What to work on:
The required result is a copy of each line below in which "none" appears.

==== Supplied entries ====

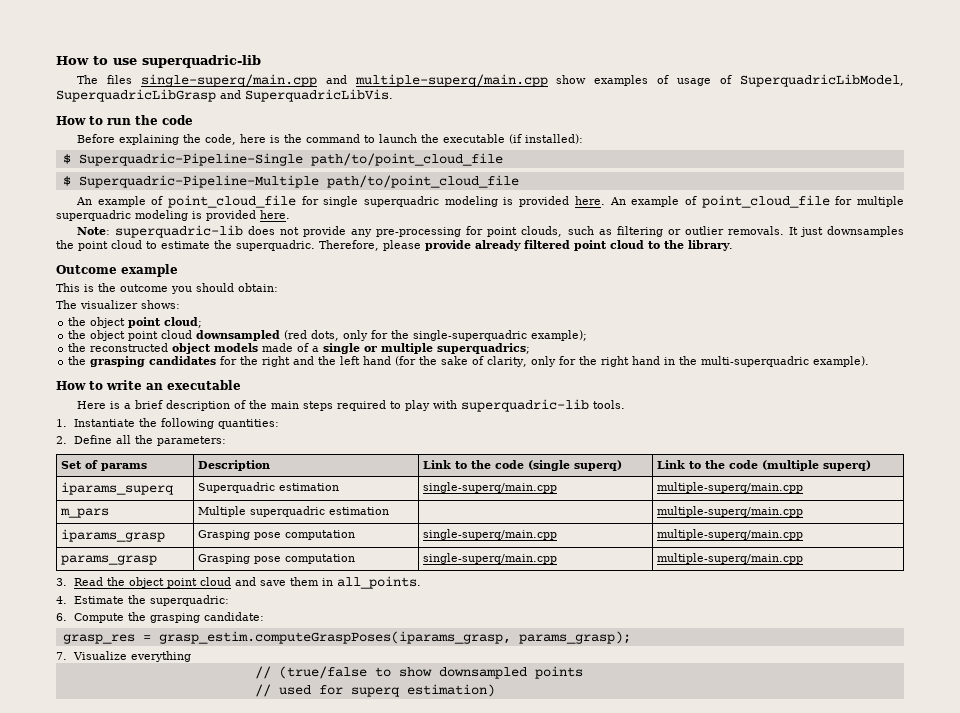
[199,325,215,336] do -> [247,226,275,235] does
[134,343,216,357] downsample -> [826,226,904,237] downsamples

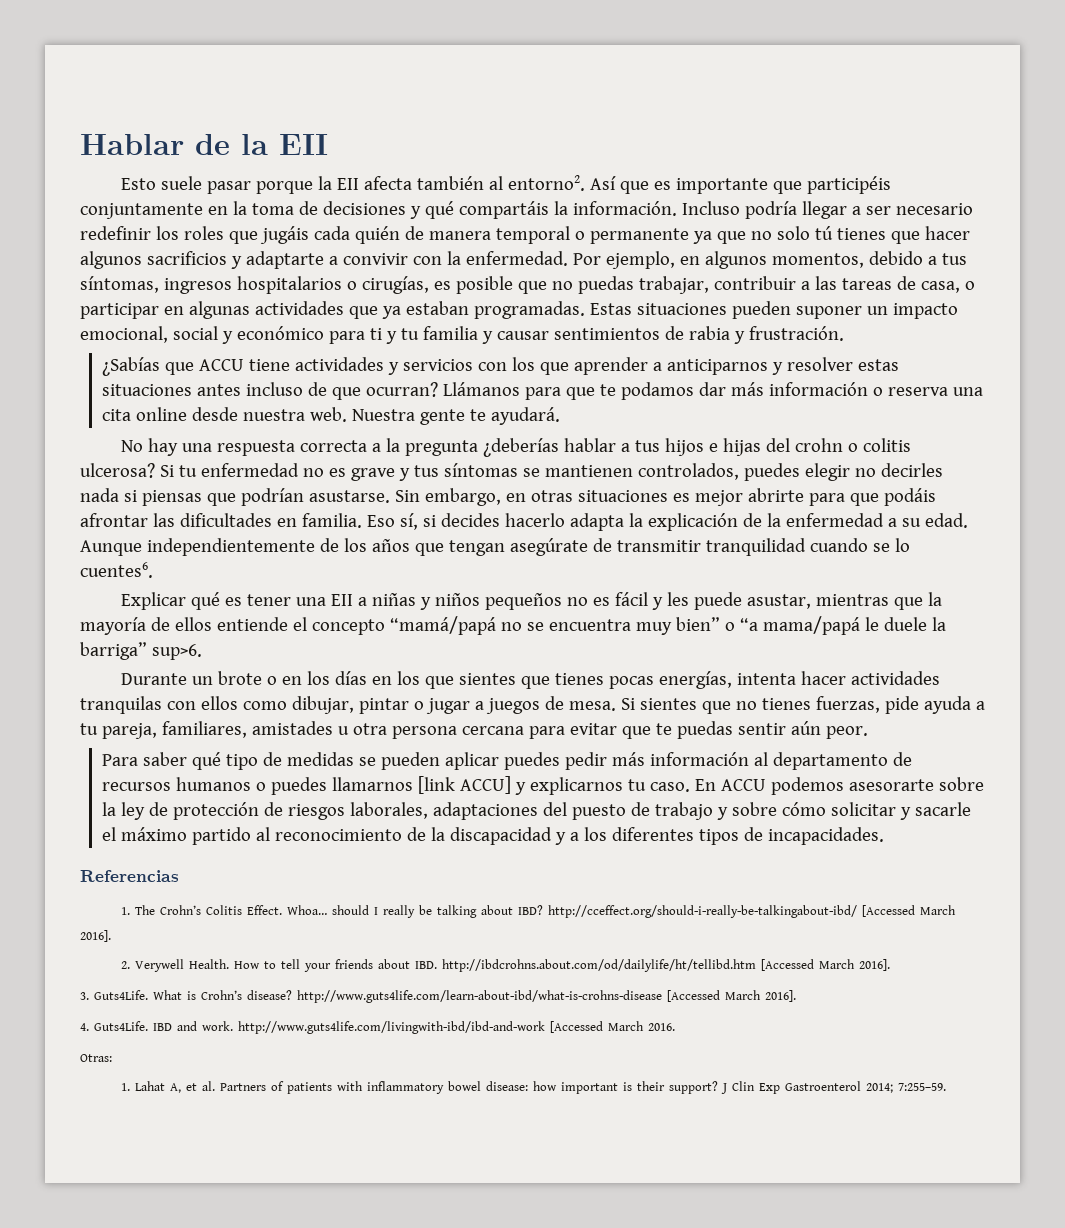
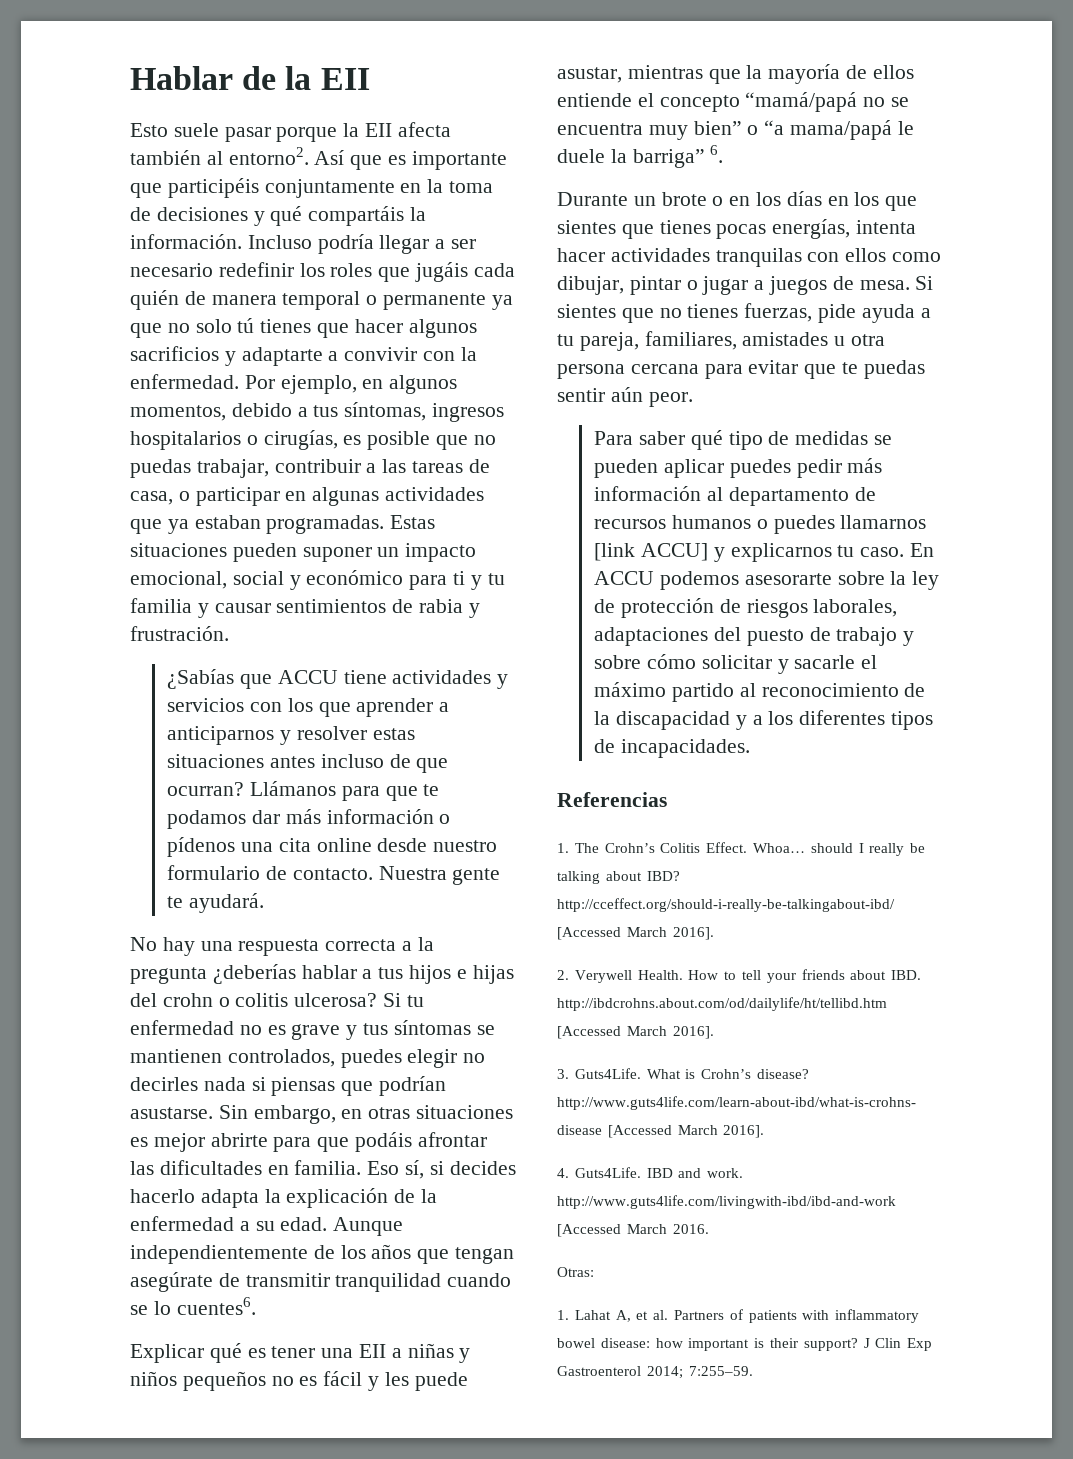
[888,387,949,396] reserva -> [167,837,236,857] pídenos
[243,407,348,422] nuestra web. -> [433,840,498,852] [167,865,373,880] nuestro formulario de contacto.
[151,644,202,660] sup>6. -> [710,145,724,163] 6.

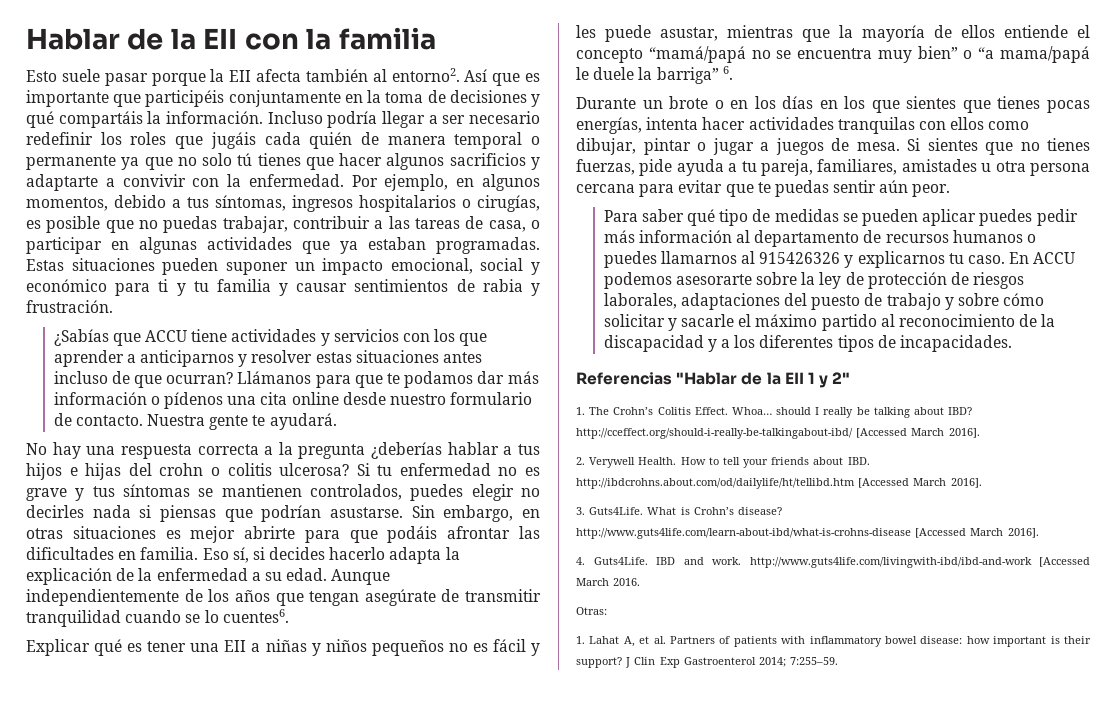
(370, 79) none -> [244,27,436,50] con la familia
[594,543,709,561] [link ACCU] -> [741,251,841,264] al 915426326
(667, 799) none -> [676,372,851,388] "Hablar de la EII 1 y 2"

====

Result for this task:
(370, 79) none -> [244,27,436,50] con la familia
(667, 799) none -> [676,372,851,388] "Hablar de la EII 1 y 2"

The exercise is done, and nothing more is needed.